On Tue, Oct 26, 2010 at 8:24 AM, Dragoslav Zaric
<zaricdragoslav at gmail.com> wrote:
> Dear Peter,
>
> This is what I found on python 3 web pages:
> ----------------------------------------------------------------------------------------------------------------
> Porting To Python 3.0
> For porting existing Python 2.5 or 2.6 source code to Python 3.0, the
> best strategy is the following:
>
> (Prerequisite:) Start with excellent test coverage.
> Port to Python 2.6. This should be no more work than the average port
> from Python 2.x to Python 2.(x+1). Make sure all your tests pass.
> (Still using 2.6:) Turn on the -3 command line switch. This enables
> warnings about features that will be removed (or change) in 3.0. Run
> your test suite again, and fix code that you get warnings about until
> there are no warnings left, and all your tests still pass.

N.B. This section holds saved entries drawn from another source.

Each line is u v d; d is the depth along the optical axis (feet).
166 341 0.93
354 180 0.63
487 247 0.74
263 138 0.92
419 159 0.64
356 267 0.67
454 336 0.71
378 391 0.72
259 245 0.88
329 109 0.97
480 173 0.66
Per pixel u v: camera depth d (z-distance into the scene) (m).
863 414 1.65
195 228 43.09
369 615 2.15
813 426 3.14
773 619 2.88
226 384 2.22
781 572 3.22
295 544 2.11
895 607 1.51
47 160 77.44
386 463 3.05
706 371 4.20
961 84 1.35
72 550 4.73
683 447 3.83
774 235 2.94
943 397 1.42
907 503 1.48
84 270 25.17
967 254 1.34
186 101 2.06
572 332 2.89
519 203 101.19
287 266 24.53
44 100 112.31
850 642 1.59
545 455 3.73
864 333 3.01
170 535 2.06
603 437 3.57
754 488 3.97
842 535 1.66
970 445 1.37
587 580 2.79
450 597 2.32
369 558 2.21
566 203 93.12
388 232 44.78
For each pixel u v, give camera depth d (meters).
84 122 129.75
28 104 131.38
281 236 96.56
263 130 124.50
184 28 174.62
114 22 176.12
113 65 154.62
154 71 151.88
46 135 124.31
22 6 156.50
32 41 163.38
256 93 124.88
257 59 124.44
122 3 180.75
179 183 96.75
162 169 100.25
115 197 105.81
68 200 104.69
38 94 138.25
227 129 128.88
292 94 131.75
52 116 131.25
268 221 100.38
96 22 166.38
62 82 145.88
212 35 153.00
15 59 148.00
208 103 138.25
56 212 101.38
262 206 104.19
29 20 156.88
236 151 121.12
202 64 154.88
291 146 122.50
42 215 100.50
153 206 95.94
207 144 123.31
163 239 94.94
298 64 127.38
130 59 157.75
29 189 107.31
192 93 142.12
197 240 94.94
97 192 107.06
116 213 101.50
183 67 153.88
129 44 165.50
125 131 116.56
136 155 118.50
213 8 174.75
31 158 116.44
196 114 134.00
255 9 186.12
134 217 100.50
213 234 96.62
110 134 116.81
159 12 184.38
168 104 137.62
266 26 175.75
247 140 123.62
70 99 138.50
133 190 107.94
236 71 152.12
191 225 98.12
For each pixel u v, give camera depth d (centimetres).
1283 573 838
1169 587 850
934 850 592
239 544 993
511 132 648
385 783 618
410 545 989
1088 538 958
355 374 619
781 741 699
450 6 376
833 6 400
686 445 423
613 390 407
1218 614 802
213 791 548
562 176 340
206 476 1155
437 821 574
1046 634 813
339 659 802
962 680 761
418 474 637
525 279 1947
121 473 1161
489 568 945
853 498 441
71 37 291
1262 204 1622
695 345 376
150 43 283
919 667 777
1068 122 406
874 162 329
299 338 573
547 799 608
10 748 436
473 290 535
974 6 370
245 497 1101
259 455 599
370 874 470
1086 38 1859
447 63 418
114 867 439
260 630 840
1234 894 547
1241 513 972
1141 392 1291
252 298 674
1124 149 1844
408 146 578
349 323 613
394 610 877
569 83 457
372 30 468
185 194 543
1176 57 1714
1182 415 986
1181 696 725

> Run the 2to3 source-to-source translator over your source code tree.
> (See 2to3 - Automated Python 2 to 3 code translation for more on this
> tool.) Run the result of the translation under Python 3.0. Manually
> fix up any remaining issues, fixing problems until all tests pass
> again.
> It is not recommended to try to write source code that runs unchanged
> under both Python 2.6 and 3.0; you’d have to use a very contorted
> coding style, e.g. avoiding print statements, metaclasses, and much
> more. If you are maintaining a library that needs to support both
> Python 2.6 and Python 3.0, the best approach is to modify step 3 above
> by editing the 2.6 version of the source code and running the 2to3
> translator again, rather than editing the 3.0 version of the source
> code.
> ----------------------------------------------------------------------------------------------------------------
>
> And this is page for 2to3 translator:
>
> http://docs.python.org/release/3.0.1/library/2to3.html#to3-reference
>
> So can we start to agree on approach and tactics.
>
> Kind regards

Hi Dragoslav,

Yes, that is basically what we are doing for the pure python code.
We still write our code for Python 2.x (currently Python 2.4 to 2.7),
and then use 2to3 convert it to work on Python 3.x (currently
testing on 3.1, at the end of the year we'll be trying the planned
Python 3.2 beta as well). That is the easy part - its the C code
we need to handle now for our extension modules (and the 2to3
script does not do this). Perhaps I was too concise earlier.